◆ PROVIDED ENTRIES:
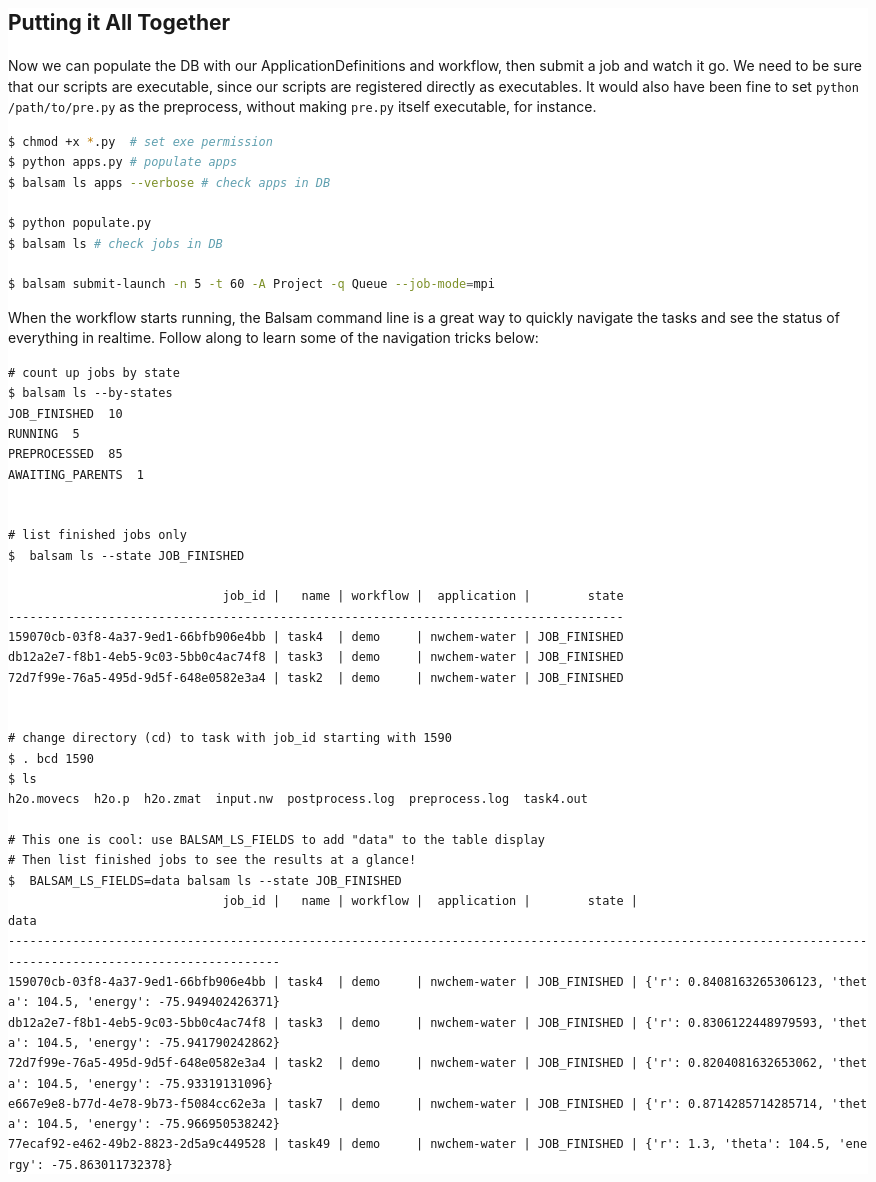 Putting it All Together
-----------------------

Now we can populate the DB with our ApplicationDefinitions and workflow,
then submit a job and watch it go. We need to be sure that our scripts
are executable, since our scripts are registered directly as executables.
It would also have been fine to set `python /path/to/pre.py` as the preprocess,
without making `pre.py` itself executable, for instance.

```.bash
$ chmod +x *.py  # set exe permission
$ python apps.py # populate apps
$ balsam ls apps --verbose # check apps in DB

$ python populate.py
$ balsam ls # check jobs in DB

$ balsam submit-launch -n 5 -t 60 -A Project -q Queue --job-mode=mpi
```

When the workflow starts running, the Balsam command line is a great way
to quickly navigate the tasks and see the status of everything in
realtime. Follow along to learn some of the navigation tricks below:

``` {.bash}
# count up jobs by state
$ balsam ls --by-states 
JOB_FINISHED  10
RUNNING  5
PREPROCESSED  85
AWAITING_PARENTS  1


# list finished jobs only
$  balsam ls --state JOB_FINISHED 

                              job_id |   name | workflow |  application |        state
--------------------------------------------------------------------------------------
159070cb-03f8-4a37-9ed1-66bfb906e4bb | task4  | demo     | nwchem-water | JOB_FINISHED
db12a2e7-f8b1-4eb5-9c03-5bb0c4ac74f8 | task3  | demo     | nwchem-water | JOB_FINISHED
72d7f99e-76a5-495d-9d5f-648e0582e3a4 | task2  | demo     | nwchem-water | JOB_FINISHED


# change directory (cd) to task with job_id starting with 1590
$ . bcd 1590  
$ ls
h2o.movecs  h2o.p  h2o.zmat  input.nw  postprocess.log  preprocess.log  task4.out

# This one is cool: use BALSAM_LS_FIELDS to add "data" to the table display
# Then list finished jobs to see the results at a glance!
$  BALSAM_LS_FIELDS=data balsam ls --state JOB_FINISHED
                              job_id |   name | workflow |  application |        state |                                                                  data
--------------------------------------------------------------------------------------------------------------------------------------------------------------
159070cb-03f8-4a37-9ed1-66bfb906e4bb | task4  | demo     | nwchem-water | JOB_FINISHED | {'r': 0.8408163265306123, 'theta': 104.5, 'energy': -75.949402426371}
db12a2e7-f8b1-4eb5-9c03-5bb0c4ac74f8 | task3  | demo     | nwchem-water | JOB_FINISHED | {'r': 0.8306122448979593, 'theta': 104.5, 'energy': -75.941790242862}
72d7f99e-76a5-495d-9d5f-648e0582e3a4 | task2  | demo     | nwchem-water | JOB_FINISHED | {'r': 0.8204081632653062, 'theta': 104.5, 'energy': -75.93319131096}
e667e9e8-b77d-4e78-9b73-f5084cc62e3a | task7  | demo     | nwchem-water | JOB_FINISHED | {'r': 0.8714285714285714, 'theta': 104.5, 'energy': -75.966950538242}
77ecaf92-e462-49b2-8823-2d5a9c449528 | task49 | demo     | nwchem-water | JOB_FINISHED | {'r': 1.3, 'theta': 104.5, 'energy': -75.863011732378}
```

◆ ACTION ITEM: Which lines of the records hold the string "list"? Copy each one.

◆ REPLY:
# list finished jobs only
# Then list finished jobs to see the results at a glance!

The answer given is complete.